(TASK REQUIREMENTS): Select, from the data, each line where "lines" occurs.
───── SUPPLIED MATERIAL ─────
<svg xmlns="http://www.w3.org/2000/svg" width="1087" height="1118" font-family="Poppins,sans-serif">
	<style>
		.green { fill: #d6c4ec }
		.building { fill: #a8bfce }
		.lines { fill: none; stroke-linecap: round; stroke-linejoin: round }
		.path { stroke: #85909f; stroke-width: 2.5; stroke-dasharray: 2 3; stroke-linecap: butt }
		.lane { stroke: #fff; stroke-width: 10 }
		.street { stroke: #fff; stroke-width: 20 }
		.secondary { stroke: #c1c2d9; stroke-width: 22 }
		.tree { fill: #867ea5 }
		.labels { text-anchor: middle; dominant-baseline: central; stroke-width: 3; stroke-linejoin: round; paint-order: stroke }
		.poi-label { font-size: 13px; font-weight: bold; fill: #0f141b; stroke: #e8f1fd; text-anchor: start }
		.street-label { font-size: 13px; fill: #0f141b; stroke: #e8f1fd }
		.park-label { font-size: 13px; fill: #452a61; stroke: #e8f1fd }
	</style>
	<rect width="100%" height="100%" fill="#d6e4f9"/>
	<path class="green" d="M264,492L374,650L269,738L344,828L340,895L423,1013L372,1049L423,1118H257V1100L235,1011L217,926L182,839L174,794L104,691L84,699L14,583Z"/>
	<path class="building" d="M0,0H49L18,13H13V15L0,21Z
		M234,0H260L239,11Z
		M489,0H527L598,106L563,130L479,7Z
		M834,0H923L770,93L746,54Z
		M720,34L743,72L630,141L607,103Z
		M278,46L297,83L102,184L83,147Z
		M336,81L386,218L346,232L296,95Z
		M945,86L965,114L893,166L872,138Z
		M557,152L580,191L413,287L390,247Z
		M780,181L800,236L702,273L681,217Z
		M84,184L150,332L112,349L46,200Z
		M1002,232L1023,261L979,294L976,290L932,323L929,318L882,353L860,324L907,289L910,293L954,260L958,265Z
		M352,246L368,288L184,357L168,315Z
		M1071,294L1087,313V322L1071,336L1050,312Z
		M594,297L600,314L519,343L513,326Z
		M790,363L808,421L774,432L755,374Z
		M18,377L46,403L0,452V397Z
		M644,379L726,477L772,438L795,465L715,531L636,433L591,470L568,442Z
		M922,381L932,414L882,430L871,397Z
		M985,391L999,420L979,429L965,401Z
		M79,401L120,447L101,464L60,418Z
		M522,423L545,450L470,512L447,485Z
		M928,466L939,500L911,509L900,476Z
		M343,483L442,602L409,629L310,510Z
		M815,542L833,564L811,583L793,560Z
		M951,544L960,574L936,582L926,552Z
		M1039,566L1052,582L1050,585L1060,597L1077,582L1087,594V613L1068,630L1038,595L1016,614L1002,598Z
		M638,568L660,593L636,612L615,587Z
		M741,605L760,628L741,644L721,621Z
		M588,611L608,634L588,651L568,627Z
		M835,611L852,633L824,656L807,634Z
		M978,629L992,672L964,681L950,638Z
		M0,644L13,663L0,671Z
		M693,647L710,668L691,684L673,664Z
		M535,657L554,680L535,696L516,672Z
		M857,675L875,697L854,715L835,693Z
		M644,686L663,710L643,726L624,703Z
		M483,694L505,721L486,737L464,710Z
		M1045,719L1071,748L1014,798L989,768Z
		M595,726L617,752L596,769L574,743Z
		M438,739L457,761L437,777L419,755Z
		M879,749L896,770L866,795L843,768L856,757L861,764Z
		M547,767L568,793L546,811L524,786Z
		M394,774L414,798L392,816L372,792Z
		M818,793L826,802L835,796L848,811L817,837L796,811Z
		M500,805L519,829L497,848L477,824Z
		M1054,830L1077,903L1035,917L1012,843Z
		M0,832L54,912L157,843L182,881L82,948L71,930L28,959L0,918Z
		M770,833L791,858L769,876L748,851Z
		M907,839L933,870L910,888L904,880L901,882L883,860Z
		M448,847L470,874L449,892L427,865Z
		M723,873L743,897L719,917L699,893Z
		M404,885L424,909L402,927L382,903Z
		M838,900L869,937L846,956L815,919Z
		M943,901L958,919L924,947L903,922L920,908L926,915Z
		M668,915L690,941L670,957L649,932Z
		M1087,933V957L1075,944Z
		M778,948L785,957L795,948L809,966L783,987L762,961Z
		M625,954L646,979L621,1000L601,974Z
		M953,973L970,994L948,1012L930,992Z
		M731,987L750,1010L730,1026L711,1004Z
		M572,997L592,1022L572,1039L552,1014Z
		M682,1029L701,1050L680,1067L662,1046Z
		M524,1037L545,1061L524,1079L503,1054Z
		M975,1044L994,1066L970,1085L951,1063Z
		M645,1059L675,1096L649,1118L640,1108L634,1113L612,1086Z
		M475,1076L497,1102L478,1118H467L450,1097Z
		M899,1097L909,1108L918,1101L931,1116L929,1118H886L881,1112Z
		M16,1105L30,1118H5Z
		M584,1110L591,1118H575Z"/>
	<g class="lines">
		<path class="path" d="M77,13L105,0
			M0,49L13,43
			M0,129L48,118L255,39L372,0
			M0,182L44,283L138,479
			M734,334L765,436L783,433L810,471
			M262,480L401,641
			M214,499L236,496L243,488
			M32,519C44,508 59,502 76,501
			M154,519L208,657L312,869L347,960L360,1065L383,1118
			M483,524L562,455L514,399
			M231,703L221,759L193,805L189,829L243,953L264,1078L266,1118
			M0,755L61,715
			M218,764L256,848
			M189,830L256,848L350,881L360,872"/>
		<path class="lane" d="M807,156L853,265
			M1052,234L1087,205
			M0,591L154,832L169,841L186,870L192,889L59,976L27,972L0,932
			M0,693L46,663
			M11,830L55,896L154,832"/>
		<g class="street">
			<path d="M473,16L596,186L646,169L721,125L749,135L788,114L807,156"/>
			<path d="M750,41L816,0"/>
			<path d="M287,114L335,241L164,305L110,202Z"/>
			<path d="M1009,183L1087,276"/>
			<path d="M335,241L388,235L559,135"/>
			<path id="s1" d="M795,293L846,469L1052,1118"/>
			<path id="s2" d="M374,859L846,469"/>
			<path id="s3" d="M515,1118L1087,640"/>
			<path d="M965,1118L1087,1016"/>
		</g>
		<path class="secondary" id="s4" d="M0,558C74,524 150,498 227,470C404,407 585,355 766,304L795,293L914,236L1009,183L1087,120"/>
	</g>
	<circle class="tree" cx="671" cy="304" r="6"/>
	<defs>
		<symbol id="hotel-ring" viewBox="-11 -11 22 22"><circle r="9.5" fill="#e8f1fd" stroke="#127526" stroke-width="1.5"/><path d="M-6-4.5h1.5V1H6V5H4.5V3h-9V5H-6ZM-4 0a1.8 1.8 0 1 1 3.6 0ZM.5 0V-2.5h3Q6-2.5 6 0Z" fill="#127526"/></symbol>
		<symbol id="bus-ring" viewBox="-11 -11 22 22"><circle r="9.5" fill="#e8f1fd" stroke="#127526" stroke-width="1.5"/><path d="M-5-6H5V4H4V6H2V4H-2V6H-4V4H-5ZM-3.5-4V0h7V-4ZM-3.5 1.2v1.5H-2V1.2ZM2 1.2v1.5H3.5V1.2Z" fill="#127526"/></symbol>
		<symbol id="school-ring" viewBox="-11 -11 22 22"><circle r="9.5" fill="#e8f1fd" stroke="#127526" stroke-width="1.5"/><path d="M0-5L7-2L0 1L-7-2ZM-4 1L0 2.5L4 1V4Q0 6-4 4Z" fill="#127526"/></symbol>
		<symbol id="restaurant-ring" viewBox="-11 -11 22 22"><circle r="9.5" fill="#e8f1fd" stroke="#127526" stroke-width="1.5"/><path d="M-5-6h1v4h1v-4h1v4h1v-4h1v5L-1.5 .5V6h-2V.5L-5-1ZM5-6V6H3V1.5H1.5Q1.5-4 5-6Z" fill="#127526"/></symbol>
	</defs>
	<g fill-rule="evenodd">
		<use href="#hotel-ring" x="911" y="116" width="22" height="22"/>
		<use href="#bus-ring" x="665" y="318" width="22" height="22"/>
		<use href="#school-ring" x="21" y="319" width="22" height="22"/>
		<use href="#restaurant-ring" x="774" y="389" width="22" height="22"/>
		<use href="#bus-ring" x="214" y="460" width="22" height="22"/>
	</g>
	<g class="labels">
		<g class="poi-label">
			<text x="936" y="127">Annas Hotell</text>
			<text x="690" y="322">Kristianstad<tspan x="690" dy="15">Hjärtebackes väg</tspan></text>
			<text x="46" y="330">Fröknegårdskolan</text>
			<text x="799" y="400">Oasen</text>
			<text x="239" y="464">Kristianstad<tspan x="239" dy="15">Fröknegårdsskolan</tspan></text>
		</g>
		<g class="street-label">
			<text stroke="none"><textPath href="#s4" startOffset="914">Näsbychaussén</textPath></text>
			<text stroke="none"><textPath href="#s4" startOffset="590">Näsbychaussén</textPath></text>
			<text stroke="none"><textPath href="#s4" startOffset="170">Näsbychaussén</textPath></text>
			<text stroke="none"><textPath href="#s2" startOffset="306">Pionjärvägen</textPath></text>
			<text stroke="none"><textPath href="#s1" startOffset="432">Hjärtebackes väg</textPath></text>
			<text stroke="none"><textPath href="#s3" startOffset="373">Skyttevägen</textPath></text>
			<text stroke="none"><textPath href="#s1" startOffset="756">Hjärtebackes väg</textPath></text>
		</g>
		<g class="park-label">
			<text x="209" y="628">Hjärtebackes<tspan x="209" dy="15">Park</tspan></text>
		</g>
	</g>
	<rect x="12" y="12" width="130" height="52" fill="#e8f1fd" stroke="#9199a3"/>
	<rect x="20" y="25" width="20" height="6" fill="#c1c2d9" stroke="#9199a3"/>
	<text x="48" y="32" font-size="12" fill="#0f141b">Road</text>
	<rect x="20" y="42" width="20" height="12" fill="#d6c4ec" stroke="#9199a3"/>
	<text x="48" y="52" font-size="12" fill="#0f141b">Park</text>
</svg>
─────
───── SUPPLIED MATERIAL ─────
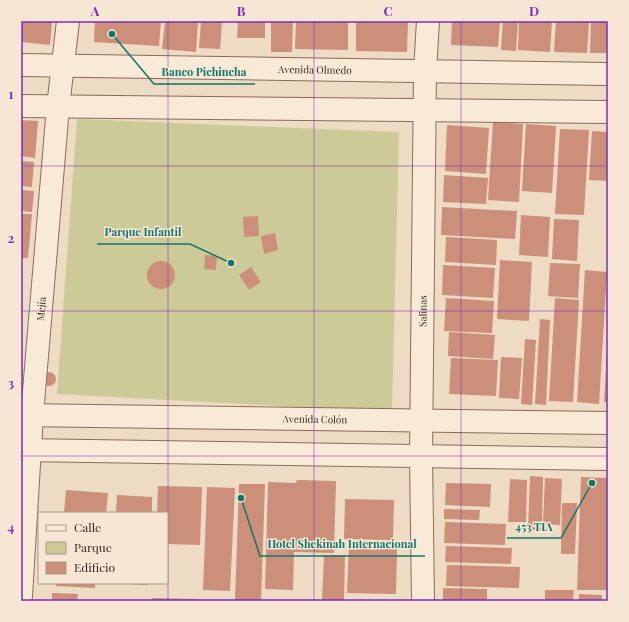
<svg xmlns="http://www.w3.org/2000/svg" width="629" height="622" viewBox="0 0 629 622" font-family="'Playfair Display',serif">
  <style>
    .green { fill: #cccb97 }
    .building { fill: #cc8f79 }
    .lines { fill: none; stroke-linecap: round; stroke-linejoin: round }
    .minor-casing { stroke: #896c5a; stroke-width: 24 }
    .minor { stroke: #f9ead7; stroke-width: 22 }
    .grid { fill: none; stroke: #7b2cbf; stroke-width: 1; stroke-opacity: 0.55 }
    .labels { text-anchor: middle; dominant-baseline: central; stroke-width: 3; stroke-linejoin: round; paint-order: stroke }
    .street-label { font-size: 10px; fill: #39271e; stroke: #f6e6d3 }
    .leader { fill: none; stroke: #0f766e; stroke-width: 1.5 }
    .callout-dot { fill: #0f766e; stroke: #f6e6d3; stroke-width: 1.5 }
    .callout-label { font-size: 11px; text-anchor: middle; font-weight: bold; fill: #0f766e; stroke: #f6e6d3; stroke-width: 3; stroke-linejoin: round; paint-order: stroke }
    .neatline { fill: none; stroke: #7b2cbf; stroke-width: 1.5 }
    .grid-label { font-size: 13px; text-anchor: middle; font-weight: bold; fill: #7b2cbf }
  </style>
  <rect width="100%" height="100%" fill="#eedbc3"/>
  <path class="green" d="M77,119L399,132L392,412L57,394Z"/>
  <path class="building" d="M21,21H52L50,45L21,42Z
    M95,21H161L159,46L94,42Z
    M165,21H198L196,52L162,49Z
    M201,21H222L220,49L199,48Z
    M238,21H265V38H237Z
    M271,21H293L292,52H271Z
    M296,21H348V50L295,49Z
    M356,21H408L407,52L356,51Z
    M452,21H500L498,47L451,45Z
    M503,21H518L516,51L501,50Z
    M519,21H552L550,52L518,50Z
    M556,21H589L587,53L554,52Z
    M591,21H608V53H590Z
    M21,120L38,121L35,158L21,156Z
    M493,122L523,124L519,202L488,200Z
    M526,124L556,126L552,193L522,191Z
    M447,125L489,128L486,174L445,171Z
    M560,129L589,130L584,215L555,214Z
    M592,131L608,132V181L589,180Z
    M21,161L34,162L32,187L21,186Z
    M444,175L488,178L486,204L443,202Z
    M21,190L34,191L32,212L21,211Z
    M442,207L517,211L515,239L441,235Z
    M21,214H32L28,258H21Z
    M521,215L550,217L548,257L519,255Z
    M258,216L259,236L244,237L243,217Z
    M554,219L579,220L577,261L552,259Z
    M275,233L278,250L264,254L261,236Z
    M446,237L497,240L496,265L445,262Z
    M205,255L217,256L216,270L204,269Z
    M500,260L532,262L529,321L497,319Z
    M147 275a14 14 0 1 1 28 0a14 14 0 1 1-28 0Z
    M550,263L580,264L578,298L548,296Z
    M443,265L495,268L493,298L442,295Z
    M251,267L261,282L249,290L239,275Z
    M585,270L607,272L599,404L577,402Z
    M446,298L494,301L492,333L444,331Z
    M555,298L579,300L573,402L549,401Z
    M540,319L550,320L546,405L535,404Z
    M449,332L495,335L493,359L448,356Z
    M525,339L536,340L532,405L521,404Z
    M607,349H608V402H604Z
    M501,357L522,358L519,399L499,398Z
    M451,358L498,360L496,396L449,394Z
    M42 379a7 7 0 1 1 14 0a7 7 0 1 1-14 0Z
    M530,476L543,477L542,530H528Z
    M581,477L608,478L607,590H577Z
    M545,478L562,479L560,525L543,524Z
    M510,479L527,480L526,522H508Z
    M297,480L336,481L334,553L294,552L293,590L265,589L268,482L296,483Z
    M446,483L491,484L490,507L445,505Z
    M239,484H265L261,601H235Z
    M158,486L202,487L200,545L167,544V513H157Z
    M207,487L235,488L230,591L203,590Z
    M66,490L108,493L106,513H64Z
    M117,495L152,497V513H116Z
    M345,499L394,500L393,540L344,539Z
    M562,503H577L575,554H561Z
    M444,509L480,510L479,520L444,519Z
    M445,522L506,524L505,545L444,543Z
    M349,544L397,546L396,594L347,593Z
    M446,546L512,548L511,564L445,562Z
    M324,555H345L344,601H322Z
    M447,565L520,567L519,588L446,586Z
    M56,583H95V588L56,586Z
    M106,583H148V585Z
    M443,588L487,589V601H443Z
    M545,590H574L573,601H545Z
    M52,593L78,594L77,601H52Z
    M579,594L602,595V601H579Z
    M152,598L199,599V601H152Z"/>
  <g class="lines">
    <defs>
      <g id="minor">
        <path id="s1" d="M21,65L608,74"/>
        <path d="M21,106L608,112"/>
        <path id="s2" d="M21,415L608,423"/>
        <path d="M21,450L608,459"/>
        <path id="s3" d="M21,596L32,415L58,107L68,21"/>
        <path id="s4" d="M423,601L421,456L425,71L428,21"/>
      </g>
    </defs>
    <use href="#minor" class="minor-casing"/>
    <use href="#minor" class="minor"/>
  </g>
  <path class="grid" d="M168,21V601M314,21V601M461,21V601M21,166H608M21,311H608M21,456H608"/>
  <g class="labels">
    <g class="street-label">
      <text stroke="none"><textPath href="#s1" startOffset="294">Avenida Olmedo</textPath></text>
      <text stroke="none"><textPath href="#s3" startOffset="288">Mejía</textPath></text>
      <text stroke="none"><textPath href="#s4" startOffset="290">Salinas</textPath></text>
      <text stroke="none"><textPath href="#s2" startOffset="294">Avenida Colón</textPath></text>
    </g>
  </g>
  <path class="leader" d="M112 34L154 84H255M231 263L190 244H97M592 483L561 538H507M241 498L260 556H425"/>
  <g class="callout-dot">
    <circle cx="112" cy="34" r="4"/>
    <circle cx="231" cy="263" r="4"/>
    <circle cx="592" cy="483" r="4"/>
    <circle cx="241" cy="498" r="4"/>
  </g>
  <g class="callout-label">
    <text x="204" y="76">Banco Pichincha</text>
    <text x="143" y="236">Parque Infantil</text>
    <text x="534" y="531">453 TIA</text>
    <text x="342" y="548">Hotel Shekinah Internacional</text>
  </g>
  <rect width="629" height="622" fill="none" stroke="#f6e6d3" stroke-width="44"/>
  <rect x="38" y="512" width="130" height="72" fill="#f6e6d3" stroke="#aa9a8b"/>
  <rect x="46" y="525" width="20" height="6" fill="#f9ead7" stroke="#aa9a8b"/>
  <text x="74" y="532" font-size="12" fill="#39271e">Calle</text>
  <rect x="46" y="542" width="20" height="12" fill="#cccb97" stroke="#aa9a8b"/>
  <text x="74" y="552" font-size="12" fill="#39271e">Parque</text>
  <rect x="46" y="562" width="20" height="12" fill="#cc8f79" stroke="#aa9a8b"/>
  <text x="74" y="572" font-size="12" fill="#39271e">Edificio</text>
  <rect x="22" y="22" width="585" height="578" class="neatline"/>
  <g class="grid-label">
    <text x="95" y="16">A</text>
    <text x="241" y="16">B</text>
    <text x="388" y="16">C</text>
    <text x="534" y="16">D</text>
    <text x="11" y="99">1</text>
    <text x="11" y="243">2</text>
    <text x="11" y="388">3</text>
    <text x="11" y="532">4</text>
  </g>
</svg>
─────
(ANSWER AREA):
		.lines { fill: none; stroke-linecap: round; stroke-linejoin: round }
	<g class="lines">
    .lines { fill: none; stroke-linecap: round; stroke-linejoin: round }
  <g class="lines">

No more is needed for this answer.